> _Job_:
Can you echo back every one of the lines below, character for character, without changing anything?

*** Opening of Source data ***

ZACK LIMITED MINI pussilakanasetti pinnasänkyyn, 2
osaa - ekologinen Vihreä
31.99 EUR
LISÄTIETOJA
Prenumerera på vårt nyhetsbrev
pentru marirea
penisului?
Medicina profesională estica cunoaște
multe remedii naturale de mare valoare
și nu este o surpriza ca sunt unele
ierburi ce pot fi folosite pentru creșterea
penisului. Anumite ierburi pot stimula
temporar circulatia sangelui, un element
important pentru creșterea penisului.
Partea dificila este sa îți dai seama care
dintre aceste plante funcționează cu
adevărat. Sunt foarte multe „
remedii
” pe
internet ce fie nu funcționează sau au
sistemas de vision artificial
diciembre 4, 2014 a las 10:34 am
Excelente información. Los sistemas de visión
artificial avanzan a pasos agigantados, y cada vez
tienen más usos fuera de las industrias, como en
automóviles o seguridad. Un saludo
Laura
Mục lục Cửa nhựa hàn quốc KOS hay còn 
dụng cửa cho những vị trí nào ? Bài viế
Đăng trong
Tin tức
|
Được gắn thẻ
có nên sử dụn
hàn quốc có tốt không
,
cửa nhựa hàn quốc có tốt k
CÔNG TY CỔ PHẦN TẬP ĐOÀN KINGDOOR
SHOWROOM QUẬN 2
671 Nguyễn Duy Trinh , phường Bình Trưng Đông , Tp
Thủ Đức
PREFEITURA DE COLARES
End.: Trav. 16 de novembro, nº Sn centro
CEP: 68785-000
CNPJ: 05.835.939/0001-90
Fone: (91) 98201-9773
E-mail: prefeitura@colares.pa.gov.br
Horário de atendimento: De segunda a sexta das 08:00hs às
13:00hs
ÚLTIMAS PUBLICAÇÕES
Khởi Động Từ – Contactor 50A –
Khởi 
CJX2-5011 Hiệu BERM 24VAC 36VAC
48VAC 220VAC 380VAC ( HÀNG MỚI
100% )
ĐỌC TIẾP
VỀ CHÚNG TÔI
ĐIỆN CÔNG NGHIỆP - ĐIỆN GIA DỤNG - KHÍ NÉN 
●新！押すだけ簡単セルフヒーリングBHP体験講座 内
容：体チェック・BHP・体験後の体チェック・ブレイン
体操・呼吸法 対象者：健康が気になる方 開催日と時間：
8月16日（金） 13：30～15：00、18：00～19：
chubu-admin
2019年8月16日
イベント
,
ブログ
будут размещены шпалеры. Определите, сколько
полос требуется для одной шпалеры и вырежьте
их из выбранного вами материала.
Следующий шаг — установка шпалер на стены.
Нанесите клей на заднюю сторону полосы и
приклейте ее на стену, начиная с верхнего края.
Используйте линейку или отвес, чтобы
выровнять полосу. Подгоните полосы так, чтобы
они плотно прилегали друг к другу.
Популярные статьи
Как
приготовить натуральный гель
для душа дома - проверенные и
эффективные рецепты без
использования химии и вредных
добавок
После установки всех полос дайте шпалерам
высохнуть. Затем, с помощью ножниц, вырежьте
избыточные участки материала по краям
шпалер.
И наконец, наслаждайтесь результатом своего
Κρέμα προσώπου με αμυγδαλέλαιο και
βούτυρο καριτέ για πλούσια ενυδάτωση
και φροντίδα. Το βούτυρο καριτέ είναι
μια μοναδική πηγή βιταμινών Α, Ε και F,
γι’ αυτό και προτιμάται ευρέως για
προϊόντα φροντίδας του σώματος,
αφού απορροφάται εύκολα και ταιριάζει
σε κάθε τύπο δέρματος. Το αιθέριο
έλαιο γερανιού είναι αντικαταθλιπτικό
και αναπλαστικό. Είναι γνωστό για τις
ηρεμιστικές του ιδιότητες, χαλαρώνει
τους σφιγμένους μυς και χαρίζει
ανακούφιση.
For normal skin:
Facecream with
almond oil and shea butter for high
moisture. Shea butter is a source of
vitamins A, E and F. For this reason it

*** Close of Source data ***

> _Solution below_:
ZACK LIMITED MINI pussilakanasetti pinnasänkyyn, 2
osaa - ekologinen Vihreä
31.99 EUR
LISÄTIETOJA
Prenumerera på vårt nyhetsbrev
pentru marirea
penisului?
Medicina profesională estica cunoaște
multe remedii naturale de mare valoare
și nu este o surpriza ca sunt unele
ierburi ce pot fi folosite pentru creșterea
penisului. Anumite ierburi pot stimula
temporar circulatia sangelui, un element
important pentru creșterea penisului.
Partea dificila este sa îți dai seama care
dintre aceste plante funcționează cu
adevărat. Sunt foarte multe „
remedii
” pe
internet ce fie nu funcționează sau au
sistemas de vision artificial
diciembre 4, 2014 a las 10:34 am
Excelente información. Los sistemas de visión
artificial avanzan a pasos agigantados, y cada vez
tienen más usos fuera de las industrias, como en
automóviles o seguridad. Un saludo
Laura
Mục lục Cửa nhựa hàn quốc KOS hay còn 
dụng cửa cho những vị trí nào ? Bài viế
Đăng trong
Tin tức
|
Được gắn thẻ
có nên sử dụn
hàn quốc có tốt không
,
cửa nhựa hàn quốc có tốt k
CÔNG TY CỔ PHẦN TẬP ĐOÀN KINGDOOR
SHOWROOM QUẬN 2
671 Nguyễn Duy Trinh , phường Bình Trưng Đông , Tp
Thủ Đức
PREFEITURA DE COLARES
End.: Trav. 16 de novembro, nº Sn centro
CEP: 68785-000
CNPJ: 05.835.939/0001-90
Fone: (91) 98201-9773
E-mail: prefeitura@colares.pa.gov.br
Horário de atendimento: De segunda a sexta das 08:00hs às
13:00hs
ÚLTIMAS PUBLICAÇÕES
Khởi Động Từ – Contactor 50A –
Khởi 
CJX2-5011 Hiệu BERM 24VAC 36VAC
48VAC 220VAC 380VAC ( HÀNG MỚI
100% )
ĐỌC TIẾP
VỀ CHÚNG TÔI
ĐIỆN CÔNG NGHIỆP - ĐIỆN GIA DỤNG - KHÍ NÉN 
●新！押すだけ簡単セルフヒーリングBHP体験講座 内
容：体チェック・BHP・体験後の体チェック・ブレイン
体操・呼吸法 対象者：健康が気になる方 開催日と時間：
8月16日（金） 13：30～15：00、18：00～19：
chubu-admin
2019年8月16日
イベント
,
ブログ
будут размещены шпалеры. Определите, сколько
полос требуется для одной шпалеры и вырежьте
их из выбранного вами материала.
Следующий шаг — установка шпалер на стены.
Нанесите клей на заднюю сторону полосы и
приклейте ее на стену, начиная с верхнего края.
Используйте линейку или отвес, чтобы
выровнять полосу. Подгоните полосы так, чтобы
они плотно прилегали друг к другу.
Популярные статьи
Как
приготовить натуральный гель
для душа дома - проверенные и
эффективные рецепты без
использования химии и вредных
добавок
После установки всех полос дайте шпалерам
высохнуть. Затем, с помощью ножниц, вырежьте
избыточные участки материала по краям
шпалер.
И наконец, наслаждайтесь результатом своего
Κρέμα προσώπου με αμυγδαλέλαιο και
βούτυρο καριτέ για πλούσια ενυδάτωση
και φροντίδα. Το βούτυρο καριτέ είναι
μια μοναδική πηγή βιταμινών Α, Ε και F,
γι’ αυτό και προτιμάται ευρέως για
προϊόντα φροντίδας του σώματος,
αφού απορροφάται εύκολα και ταιριάζει
σε κάθε τύπο δέρματος. Το αιθέριο
έλαιο γερανιού είναι αντικαταθλιπτικό
και αναπλαστικό. Είναι γνωστό για τις
ηρεμιστικές του ιδιότητες, χαλαρώνει
τους σφιγμένους μυς και χαρίζει
ανακούφιση.
For normal skin:
Facecream with
almond oil and shea butter for high
moisture. Shea butter is a source of
vitamins A, E and F. For this reason it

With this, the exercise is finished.